Here are my notes and takeaways:
- crypto is worth $27B = Airbnb
- 3M to 6M active crypto wallets
- 2K+ people working full-time in the industry
- crypto exchanges (eg, Kraken, BitFlyer) employ the most people
- 70% of large miners say they have “high influence” on protocol development
- report divides industry players into #1 exchanges, #2 wallets, #3 payments, and #4 mining with growing levels of crossover
- companies surveyed have 21 full-time employees on average (still early days)
- “A 2016 joint report from Coinbase and ARK Invest estimates that 54% of Coinbase users use bitcoin strictly as an investment”
- “Non-monetary use of Bitcoin has also increased. For example, the use of the OP_RETURN feature in the bitcoin scripting language (frequently used for embedding metadata in bitcoin transactions, for enabling e.g., time-stamping services and overlay networks) has increased roughly 100x since January 2015”
- four currencies (USD, EUR, JPY and CNY) dominate trading
- impression is that we’re still in very early days of proper security and auditing; as an investor, remember to turn on 2FA and only keep small amounts on exchanges
- “The average business (B2B) payment has a transaction size of $1,878, whereas P2P transfers ($351) have higher average transaction sizes than consumer (C2B) payments ($210)”
3 important charts from the report
…Bitcoin dominates but Ethereum has shown impressive growth
…trading in Chinese RMB dropped precipitously after the government crackdown on margin accounts and no-fee trading
…Mining is now a multi-billion dollar industry!
“There is nothing, however, in standard theories of money that requires transactions to be anonymous from tax-or law-enforcement authorities.
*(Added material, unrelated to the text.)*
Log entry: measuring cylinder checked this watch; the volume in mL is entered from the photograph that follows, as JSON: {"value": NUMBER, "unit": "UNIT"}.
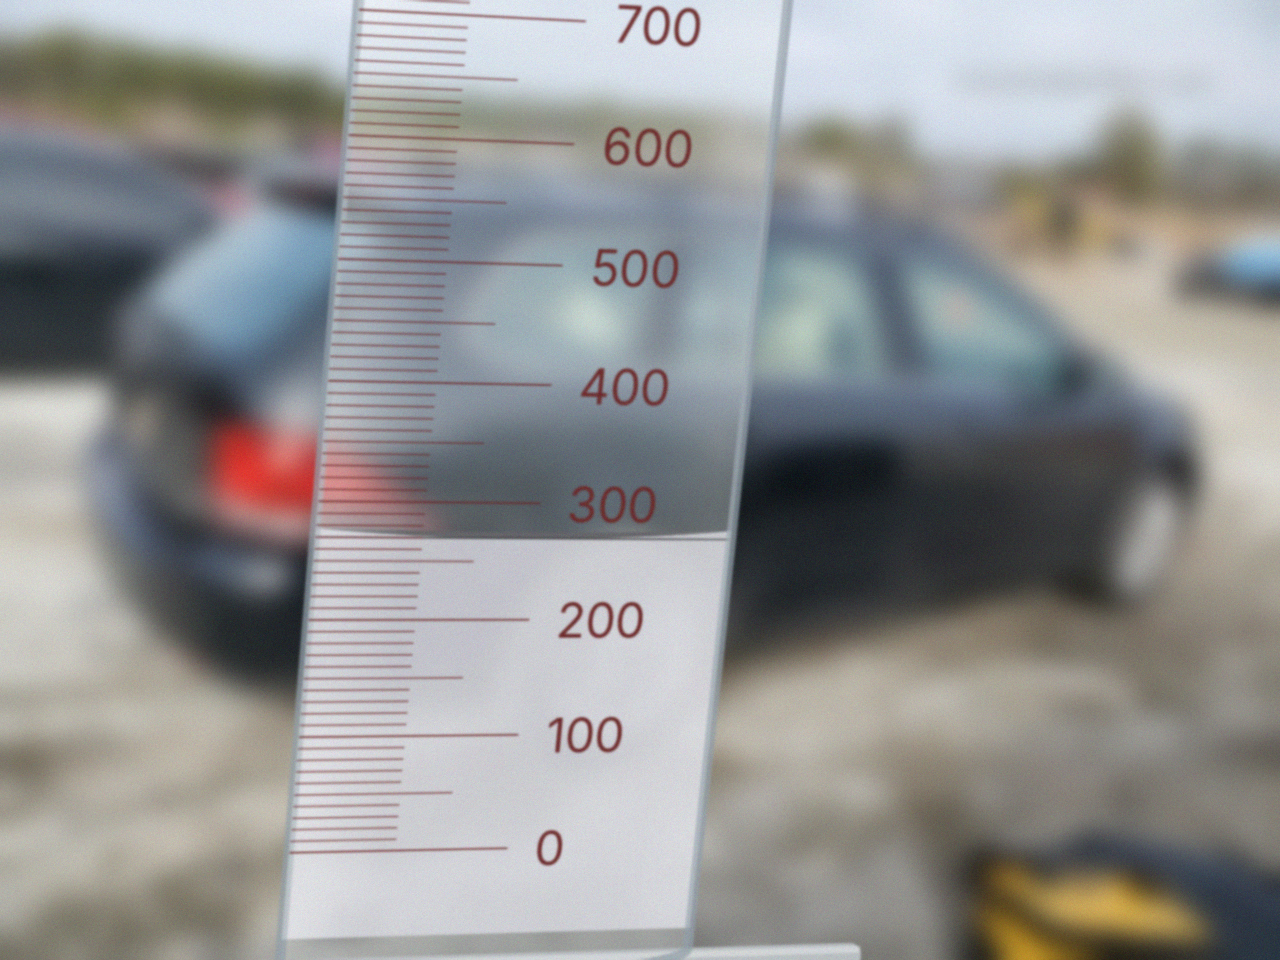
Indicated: {"value": 270, "unit": "mL"}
And yet there is a significant body of evidence that a large percentage of currency in most countries, generally well over 50%, is used precisely to hide transactions.”
From Kenneth Rogoff’s “Costs and Benefits to Phasing Out Paper Currency.”
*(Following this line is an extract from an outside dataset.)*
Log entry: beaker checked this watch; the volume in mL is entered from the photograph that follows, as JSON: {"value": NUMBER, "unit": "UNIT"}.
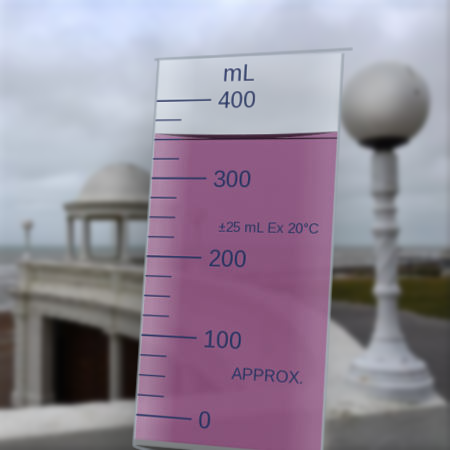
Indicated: {"value": 350, "unit": "mL"}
I read through the investment thesis PDF yesterday and wanted to share some relevant notes. I sold more than 90% of my ETC a month after the hard fork, so I hold a negligible amount relative to my overall crypto portfolio and don’t have plans to increase my ETC position. I am very bullish on ETH even after its recent price run-up.
- concentrates on two aspects: store of value (ETC as silver / platinum to BTC’s gold) and enabling a payments and smart contracts layer for the IoT
- liked this line: “Ethereum was designed to be the next iteration of operating systems like Apple iOS or Microsoft Windows, embedded with the enhanced capabilities of blockchain technology.”
- they note, and I didn’t realize, that less than 6% of all ETH outstanding voted on the hard fork issue
- ETC strengths (relative to ETH):
- truly trustless protocol (ie no hard fork)
- no PoS risk, will wait until ETH implements it first and then assess
- hard cap on ETC supply; currently 89M outstanding, will never exceed 230M (likely closer to 210M)
- more decentralized development process unlike Ethereum which is driven by Vitalik and the Ethereum Foundation
- ETC risks:
- the Ethereum Foundation sold 90% of their ETC but still hold a substantial amount
- the DAO hacker still holds 4% of all ETC in a known wallet address
Interesting report and while I personally won’t invest in ETC, was good to understand Barry and Grayscale’s perspective.